= Dynamic Noise Limiter =

Sound processing technology

The Dynamic Noise Limiter, or DNL for short, is a noise reduction system introduced by Philips in the late 1960s to improve the quality of audio recordings on cassette tape. It is used on playback only, and does not require encoding the original audio signal. It was not widely used, as Dolby noise reduction became very popular. Third-party implementations called it Dynamic Noise Reduction, or DNR. As Dolby may be initialized DNR, there is some confusion between the two.
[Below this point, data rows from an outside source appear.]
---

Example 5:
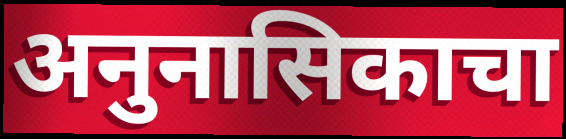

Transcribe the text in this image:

अनुनासिकाचा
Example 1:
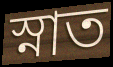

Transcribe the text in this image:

স্নাত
The small physical size of cassette tapes, compared to reel-to-reel tapes, means they must use a slow tape speed to allow practical recording times. Their smaller width also limits the dynamic range of the signal that can be recorded to it. This results in much higher amounts of audible tape hiss compared to reel-to-reel systems. Tape hiss occurs on all magnetic tape systems, as an ever-present low-volume, high-frequency signal. On reel-to-reel systems the higher dynamic range and faster tape speeds allowed the signal to be recorded at volume levels that overwhelm the hiss. On cassettes, there is simply not enough dynamic range to do this, especially in quiet passages, and the hiss becomes very audible.
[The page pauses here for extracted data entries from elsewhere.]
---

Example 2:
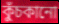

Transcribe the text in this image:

কুঁচকানো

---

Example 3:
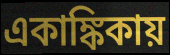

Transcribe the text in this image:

একাঙ্কিকায়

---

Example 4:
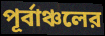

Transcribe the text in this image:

পূর্বাঞ্চলের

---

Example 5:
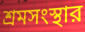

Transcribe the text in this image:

শ্রমসংস্থার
DNL addresses this issue by noting that the hiss is only audible when the signal is low. At higher volumes, the low-volume hiss is simply not as obvious. Philips took advantage of this by having a circuit that would mute high-frequency signals only when the overall volume was low. Although this also muted any high-frequency components of the audio, the hiss would be masking these anyway. If the high-frequency components were high volume, they would overwhelm the hiss and the circuit would not mute it.

Philips released the circuit design royalty-free, which led to sample implementations being published in Wireless World in 1971 and Elektor in 1976 and 1984. DNL can be found e.g. in the 8000 cassette recorder series from BASF, which were sold in the 1970s. National Semiconductor further developed the process and offered it in the form of the IC LM1894.